Stored entries:
───

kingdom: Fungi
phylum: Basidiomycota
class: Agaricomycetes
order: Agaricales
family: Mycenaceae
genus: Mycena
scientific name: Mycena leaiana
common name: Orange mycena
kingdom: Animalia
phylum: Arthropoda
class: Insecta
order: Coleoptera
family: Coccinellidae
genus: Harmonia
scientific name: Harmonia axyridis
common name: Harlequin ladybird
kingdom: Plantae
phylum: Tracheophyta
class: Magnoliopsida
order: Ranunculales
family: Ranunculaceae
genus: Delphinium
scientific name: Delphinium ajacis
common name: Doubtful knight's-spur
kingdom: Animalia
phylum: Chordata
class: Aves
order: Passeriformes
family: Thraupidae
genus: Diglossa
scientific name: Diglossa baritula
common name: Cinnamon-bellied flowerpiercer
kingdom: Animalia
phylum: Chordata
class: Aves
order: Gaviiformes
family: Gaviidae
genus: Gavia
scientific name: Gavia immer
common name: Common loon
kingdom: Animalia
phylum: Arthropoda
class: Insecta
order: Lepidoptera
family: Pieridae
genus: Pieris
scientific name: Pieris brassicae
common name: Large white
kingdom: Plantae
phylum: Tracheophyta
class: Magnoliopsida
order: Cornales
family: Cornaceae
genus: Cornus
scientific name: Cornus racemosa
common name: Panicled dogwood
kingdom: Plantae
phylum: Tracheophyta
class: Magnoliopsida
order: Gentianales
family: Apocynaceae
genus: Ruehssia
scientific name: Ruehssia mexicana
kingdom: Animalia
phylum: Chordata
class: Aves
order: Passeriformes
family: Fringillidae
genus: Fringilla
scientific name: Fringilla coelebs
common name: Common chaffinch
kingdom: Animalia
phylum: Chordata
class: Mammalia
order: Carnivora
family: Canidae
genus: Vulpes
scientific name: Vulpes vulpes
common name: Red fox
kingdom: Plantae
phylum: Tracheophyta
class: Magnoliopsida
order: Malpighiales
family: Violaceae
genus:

───

Reproduce every line of the items above word for word, in the same order.

TASK SOLUTION >>
kingdom: Fungi
phylum: Basidiomycota
class: Agaricomycetes
order: Agaricales
family: Mycenaceae
genus: Mycena
scientific name: Mycena leaiana
common name: Orange mycena
kingdom: Animalia
phylum: Arthropoda
class: Insecta
order: Coleoptera
family: Coccinellidae
genus: Harmonia
scientific name: Harmonia axyridis
common name: Harlequin ladybird
kingdom: Plantae
phylum: Tracheophyta
class: Magnoliopsida
order: Ranunculales
family: Ranunculaceae
genus: Delphinium
scientific name: Delphinium ajacis
common name: Doubtful knight's-spur
kingdom: Animalia
phylum: Chordata
class: Aves
order: Passeriformes
family: Thraupidae
genus: Diglossa
scientific name: Diglossa baritula
common name: Cinnamon-bellied flowerpiercer
kingdom: Animalia
phylum: Chordata
class: Aves
order: Gaviiformes
family: Gaviidae
genus: Gavia
scientific name: Gavia immer
common name: Common loon
kingdom: Animalia
phylum: Arthropoda
class: Insecta
order: Lepidoptera
family: Pieridae
genus: Pieris
scientific name: Pieris brassicae
common name: Large white
kingdom: Plantae
phylum: Tracheophyta
class: Magnoliopsida
order: Cornales
family: Cornaceae
genus: Cornus
scientific name: Cornus racemosa
common name: Panicled dogwood
kingdom: Plantae
phylum: Tracheophyta
class: Magnoliopsida
order: Gentianales
family: Apocynaceae
genus: Ruehssia
scientific name: Ruehssia mexicana
kingdom: Animalia
phylum: Chordata
class: Aves
order: Passeriformes
family: Fringillidae
genus: Fringilla
scientific name: Fringilla coelebs
common name: Common chaffinch
kingdom: Animalia
phylum: Chordata
class: Mammalia
order: Carnivora
family: Canidae
genus: Vulpes
scientific name: Vulpes vulpes
common name: Red fox
kingdom: Plantae
phylum: Tracheophyta
class: Magnoliopsida
order: Malpighiales
family: Violaceae
genus:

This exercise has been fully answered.